This demonstration illustrates the effect of restricting the range of scores on the the correlaton between variables. When the demonstration begins, the dataset "Strrength" is displayed. The X-axis contains scores on a measure of grip strength; the Y-axis contains scores on a measure of arm strength. Notice that there is a strong relationship. Also note that the two scatterplots are identical and both show that for the entire dataset of 147 subjects, the correlaton is 0.63.
The two vertical bars on the upper graph can be used to select a subset of scores to be plotted on the lower graph. If you click on the left-hand bar and drag it to the right, scores to the left of the bar will not be included on the lower graph. The correlaton shown for the lower graph shows only the correlation for the data in the subset.
Similarly, if you drag the right-hand bar to the left, scores to the right of the bar will be excluded.

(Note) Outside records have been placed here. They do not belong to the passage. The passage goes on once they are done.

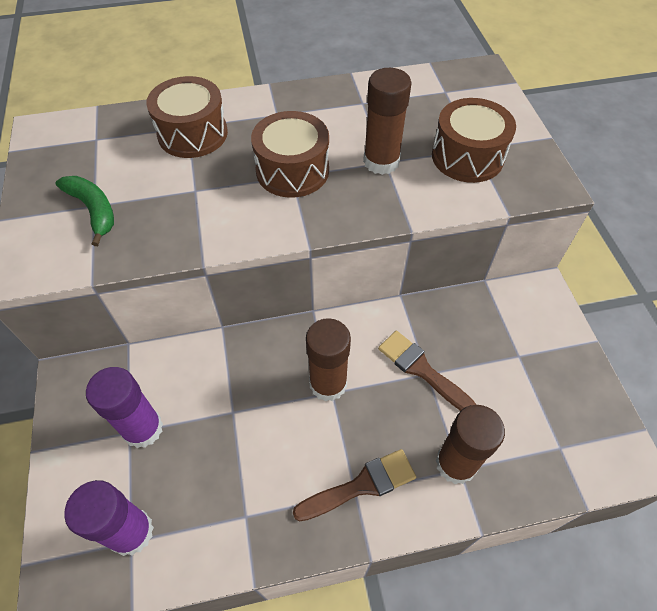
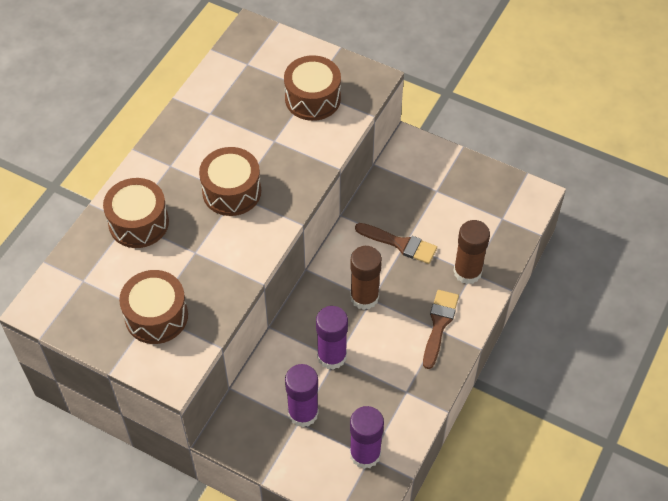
camera: 50 degrees left, 0 degrees up
green banana [56,176,114,246] -> brown drum [119,270,188,344]
brown glue stick [363,68,412,175] -> none
brown brush [378,331,477,411] -> brown brush turned 150 degrees counterclockwise [355,223,437,264]
none -> purple glue stick [316,306,348,370]

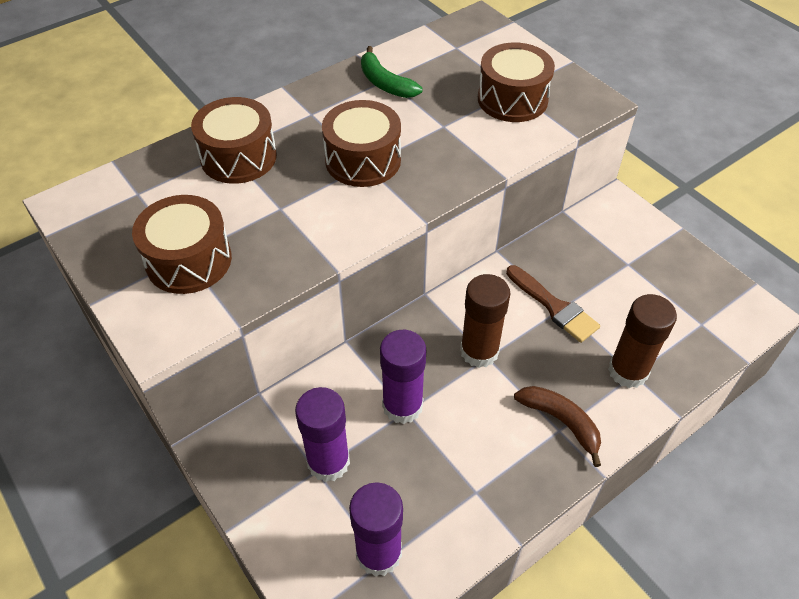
camera: 25 degrees right, 5 degrees down
brown brush [423,290,459,369] -> brown banana [514,386,601,467]
none -> green banana [361,46,423,98]

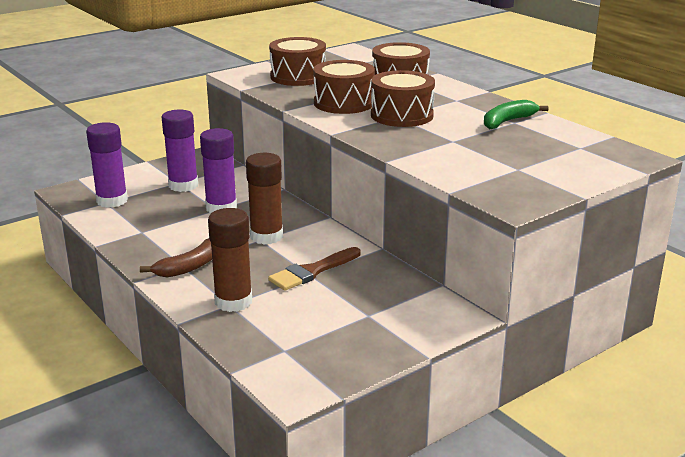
camera: 90 degrees right, 25 degrees down
brown drum [478,42,555,122] -> brown drum moved to [313,60,375,114]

If you click the "Data outside bars" button, the lower graph will, as you might expect, only include scores to the left of the left-hand bar and to the right of the right-hand bar.
First look at the correlation for just those subjects who scores over 100 on Grip Strength. Do this by moving the left-hand bar to the right until the right-most portion of the bar is on 100. This will exclude all scores below 100 on the graph at the bottom of the screen. Look to see how many subjects are incuded on the bottom. It should be 95. Looking at the graph, the relationship between the two measures of strength appears smaller. The correlation is 0.50. This is lower than the correlation of 0.63 found with the whole sample.
Now look at the correlation if only scores above 140 are included. The correlation drops to 0.39.
Now consider the correlation when you exclude the middle portion of the distribution. Move the left bar to 80 and the right bar to 140. Then click the button "Data outside bars." This will include only the date outside the bars on the plot below. Observe the correlation when only these values are considered.
Choose another dataset such as SAT and see if the same results occur.
Restricting the range of a variable decreases the correlation of that variable with other variables. If only the highest and lowest values are included, the correlaton is higher than if all the values are included.